Наконец Сеня, окончательно излив душу, отправился в буфет.

— Ну, а теперь моя новость, — проводила его взглядом Марго. — Я выяснила у бабушки, кто был жильцом Смирновых. Только не падайте. Их квартиру снимал… Владимир Дионисович собственной персоной.

— Что-о? — в состоянии, близком к шоку, протянул Герасим. — И ты все это время молчала?

— Ну, Гера, — развела руками Марго, — вы с дедушкой и Сеня со своим олигархом устроили нам такой бесплатный спектакль, что все остальное просто из головы вылетело.

— Слушай, Марго, — перебил Иван. — Что-то тут не так.

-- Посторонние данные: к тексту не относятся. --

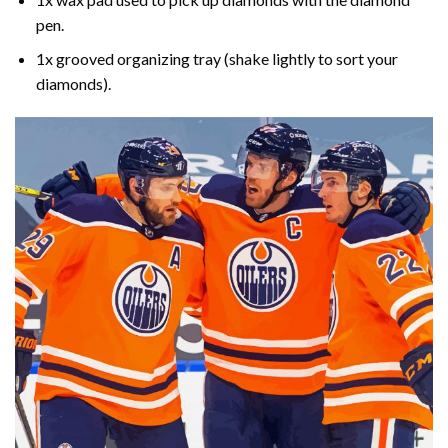
pen.
1x grooved organizing tray (shake lightly to sort your
diamonds).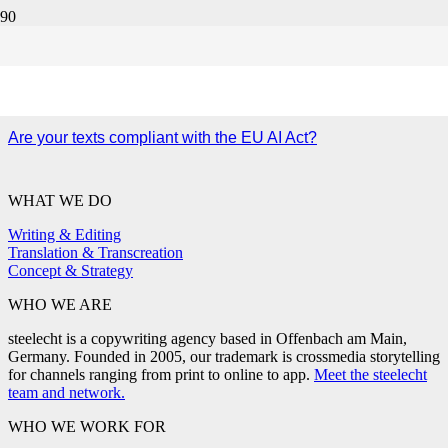
human review
Are your texts compliant with the EU AI Act?
WHAT WE DO
Writing & Editing
Translation & Transcreation
Concept & Strategy
WHO WE ARE
steelecht is a copywriting agency based in Offenbach am Main,
Germany. Founded in 2005, our trademark is crossmedia storytelling
for channels ranging from print to online to app.
Meet the steelecht
team and network.
WHO WE WORK FOR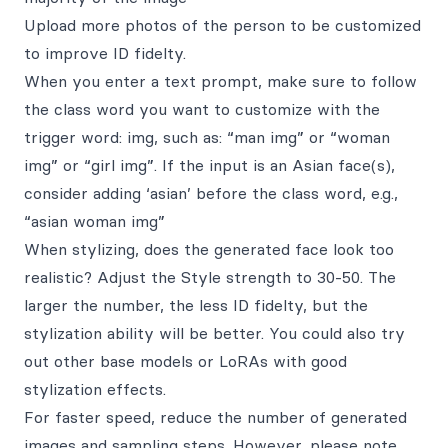
Upload more photos of the person to be customized
to improve ID fidelty.
When you enter a text prompt, make sure to follow
the class word you want to customize with the
trigger word: img, such as: “man img” or “woman
img” or “girl img”. If the input is an Asian face(s),
consider adding ‘asian’ before the class word, e.g.,
“asian woman img”
When stylizing, does the generated face look too
realistic? Adjust the Style strength to 30-50. The
larger the number, the less ID fidelty, but the
stylization ability will be better. You could also try
out other base models or LoRAs with good
stylization effects.
For faster speed, reduce the number of generated
images and sampling steps. However, please note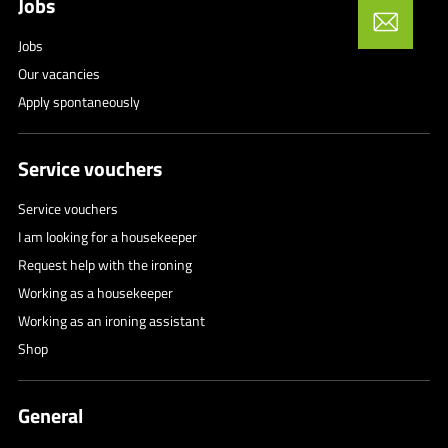
Jobs
Jobs
Our vacancies
Apply spontaneously
Service vouchers
Service vouchers
I am looking for a housekeeper
Request help with the ironing
Working as a housekeeper
Working as an ironing assistant
Shop
General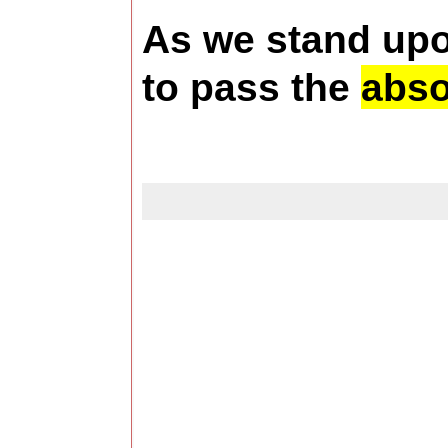
As we stand upon
to pass the
abso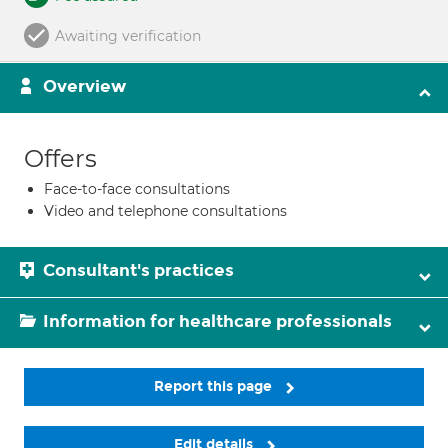
Awaiting verification
Overview
Offers
Face-to-face consultations
Video and telephone consultations
Consultant's practices
Information for healthcare professionals
Report this page
Edit details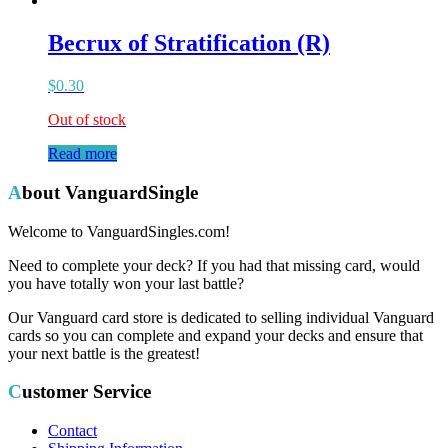
Becrux of Stratification (R)
$
0.30
Out of stock
Read more
About VanguardSingle
Welcome to VanguardSingles.com!
Need to complete your deck? If you had that missing card, would
you have totally won your last battle?
Our Vanguard card store is dedicated to selling individual Vanguard
cards so you can complete and expand your decks and ensure that
your next battle is the greatest!
Customer Service
Contact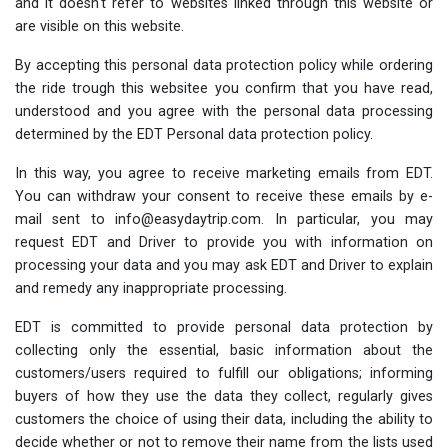
and it doesn't refer to websites linked through this website or
are visible on this website.
By accepting this personal data protection policy while ordering
the ride trough this websitee you confirm that you have read,
understood and you agree with the personal data processing
determined by the EDT Personal data protection policy.
In this way, you agree to receive marketing emails from EDT.
You can withdraw your consent to receive these emails by e-
mail sent to info@easydaytrip.com. In particular, you may
request EDT and Driver to provide you with information on
processing your data and you may ask EDT and Driver to explain
and remedy any inappropriate processing.
EDT is committed to provide personal data protection by
collecting only the essential, basic information about the
customers/users required to fulfill our obligations; informing
buyers of how they use the data they collect, regularly gives
customers the choice of using their data, including the ability to
decide whether or not to remove their name from the lists used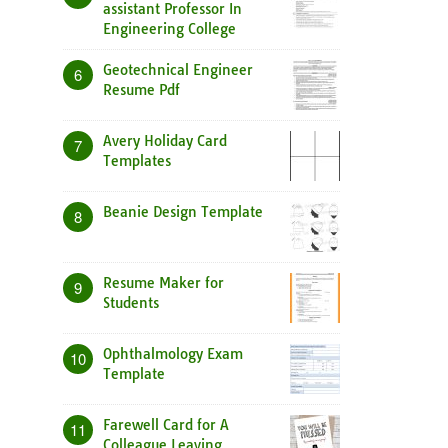
assistant Professor In
Engineering College
Geotechnical Engineer
6
Resume Pdf
Avery Holiday Card
7
Templates
Beanie Design Template
8
Resume Maker for
9
Students
Ophthalmology Exam
10
Template
Farewell Card for A
11
Colleague Leaving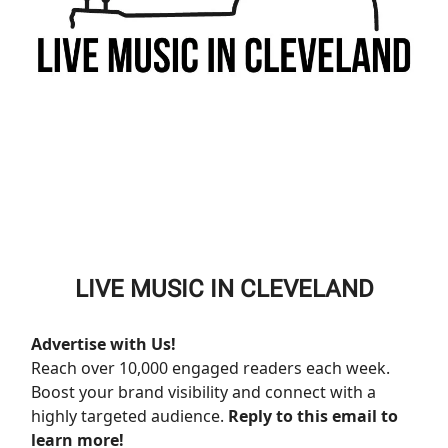
LIVE MUSIC IN CLEVELAND
Advertise with Us!
Reach over 10,000 engaged readers each week.
Boost your brand visibility and connect with a
highly targeted audience.
Reply to this email to
learn more!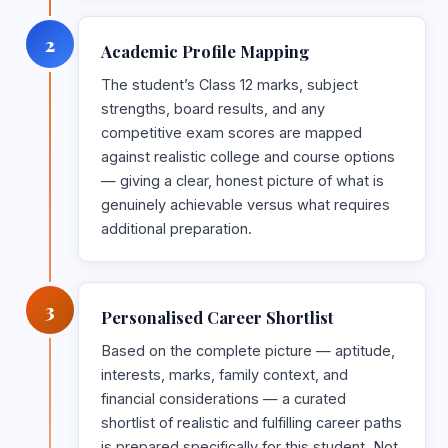
2
Academic Profile Mapping
The student’s Class 12 marks, subject
strengths, board results, and any
competitive exam scores are mapped
against realistic college and course options
— giving a clear, honest picture of what is
genuinely achievable versus what requires
additional preparation.
3
Personalised Career Shortlist
Based on the complete picture — aptitude,
interests, marks, family context, and
financial considerations — a curated
shortlist of realistic and fulfilling career paths
is prepared specifically for this student. Not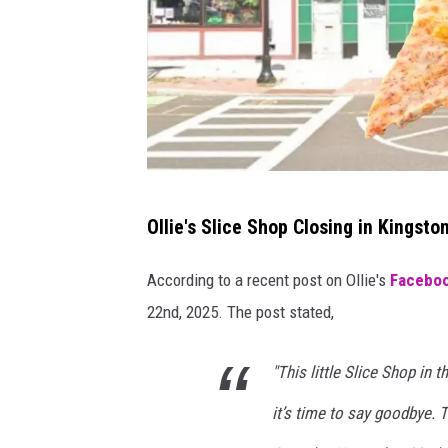
i
n
g
s
t
o
n
O
Ollie's Slice Shop Closing in Kingsto
,
l
N
l
According to a recent post on Ollie's
Facebo
Y
i
22nd, 2025. The post stated,
e
'
"This little Slice Shop in 
s
it’s time to say goodbye. T
S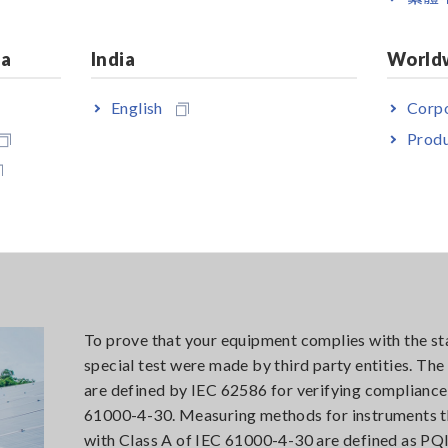
ia
India
World
English
Corpo
etailed trends
Produ
To prove that your equipment complies with the st
special test were made by third party entities. Th
are defined by IEC 62586 for verifying compliance
61000-4-30. Measuring methods for instruments 
with Class A of IEC 61000-4-30 are defined as PQI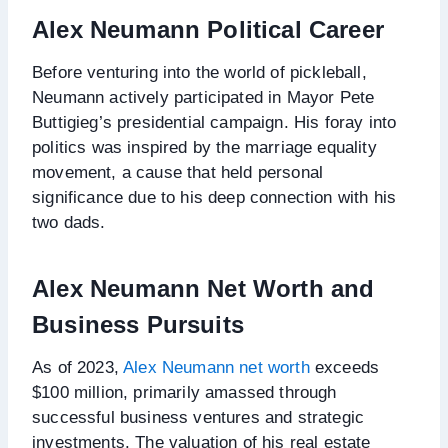
Alex Neumann
Political Career
Before venturing into the world of pickleball,
Neumann actively participated in Mayor Pete
Buttigieg’s presidential campaign. His foray into
politics was inspired by the marriage equality
movement, a cause that held personal
significance due to his deep connection with his
two dads.
Alex Neumann Net Worth and
Business Pursuits
As of 2023,
Alex Neumann net worth
exceeds
$100 million, primarily amassed through
successful business ventures and strategic
investments. The valuation of his real estate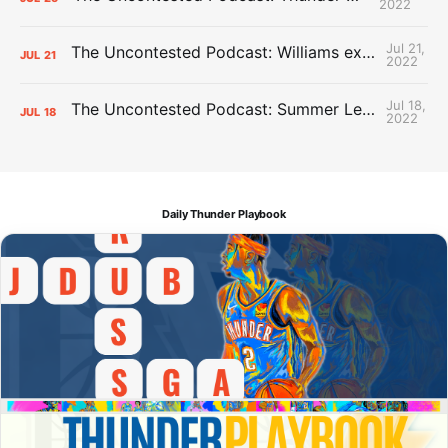
2022
Jul 21,
The Uncontested Podcast: Williams extension + OKC vs Houston Roster
JUL
21
2022
Jul 18,
The Uncontested Podcast: Summer League Takeaways + Roster Crunch
JUL
18
2022
Daily Thunder Playbook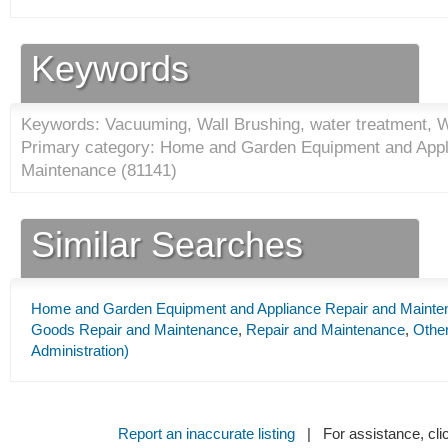
Keywords
Keywords: Vacuuming, Wall Brushing, water treatment, W
Primary category: Home and Garden Equipment and Appl
Maintenance (
81141
)
Similar Searches
Home and Garden Equipment and Appliance Repair and Mainte
Goods Repair and Maintenance
,
Repair and Maintenance
,
Other
Administration)
Report an inaccurate listing
| For assistance, cli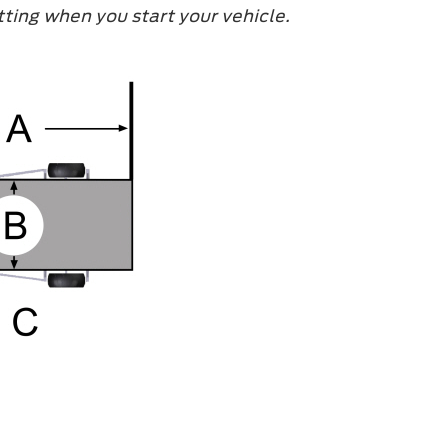
ting when you start your vehicle.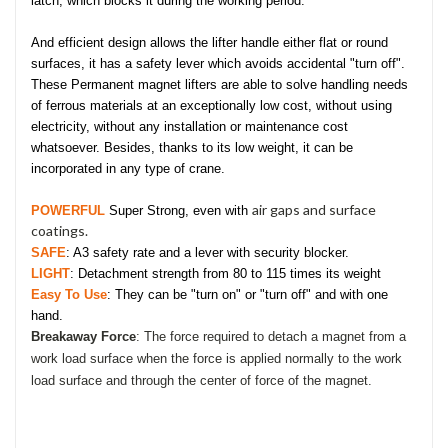
latch, which blocks it during the working period.
And efficient design allows
the lifter handle either flat or round
surfaces,
it has a safety lever which avoids accidental "turn off".
These Permanent magnet lifters are able to solve handling needs
of ferrous materials at an exceptionally low cost, without using
electricity, without any installation or maintenance cost
whatsoever. Besides, thanks to its low weight, it can be
incorporated in any type of crane.
air gaps and surface
POWERFUL
Super Strong, even with
coatings.
SAFE
: A3 safety rate and a lever with security blocker.
LIGHT
: Detachment strength from 80 to 115 times its weight
Easy To Use
: They can be "turn on" or "turn off" and with one
hand.
Breakaway Force
: The force required to detach a magnet from a
work load surface when the force is applied normally to the work
load surface and through the center of force of the magnet.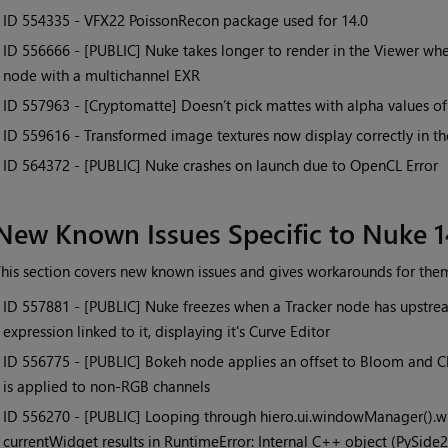
• ID
554335 - VFX22 PoissonRecon package used for 14.0
• ID
556666 - [PUBLIC] Nuke takes longer to render in the Viewer when
node with a multichannel EXR
• ID
557963 - [Cryptomatte] Doesn’t pick mattes with alpha values of 
• ID
559616 - Transformed image textures now display correctly in 
• ID
564372 - [PUBLIC] Nuke crashes on launch due to OpenCL Error
New Known Issues Specific to Nuke 1
his section covers new known issues and gives workarounds for the
• ID
557881 - [PUBLIC] Nuke freezes when a Tracker node has upstre
expression linked to it, displaying it's Curve Editor
• ID
556775 - [PUBLIC] Bokeh node applies an offset to Bloom and C
is applied to non-RGB channels
• ID
556270 - [PUBLIC] Looping through hiero.ui.windowManager().win
currentWidget results in RuntimeError: Internal C++ object (PySid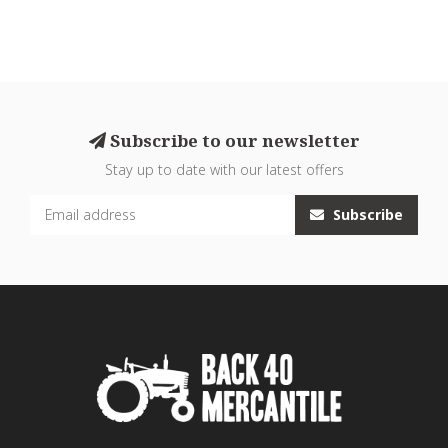
Subscribe to our newsletter
Stay up to date with our latest offers
Subscribe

Ты ведь нам говорила, что сама сталкивалась несколько раз с этим жильцом. Как же ты могла Гриппова не признать?

— Да его бы родная мать не узнала, — откликнулась Маргарита. — В нем все изменилось, кроме роста. Я вам говорила: тот жилец был с длинными волосами, бородатый, да ещё в огромных темных очках. И кепка эта дурацкая клетчатая.

— Все ясно, — вмешалась Варя. — Став известным поэтом и прозаиком, Гриппов резко изменил имидж.

— Может, все-таки у Смирновых снимал какой-нибудь однофамилец? — продолжал сомневаться Иван.

— Успокойся, тот самый, — ответила Марго. — Я тоже сперва не поверила. Но, оказывается, он моей бабушке книгу своих стихов подарил.

— Значит, тот самый, — кивнул Павел. — И что о нем ещё говорит твоя бабушка?

— Да, собственно, они не особенно и общались, — сообщила Марго. — Сперва у Гриппова чего-то в квартире случилось, и он зашел по этому поводу посоветоваться с бабушкой. Тогда и книжку ей подарил. Ну, а потом они встречались только на лестничной клетке или в подъезде.

— Жалко, — с укором изрек Герасим. — Надо было получше с ним познакомиться.

— Ну, извини, — развела руками Марго. — Кто же тогда мог знать, чем все это кончится. И Смирновы тогда ничего моей бабушке не поручали. А потом Гриппов вообще как-то странно слинял.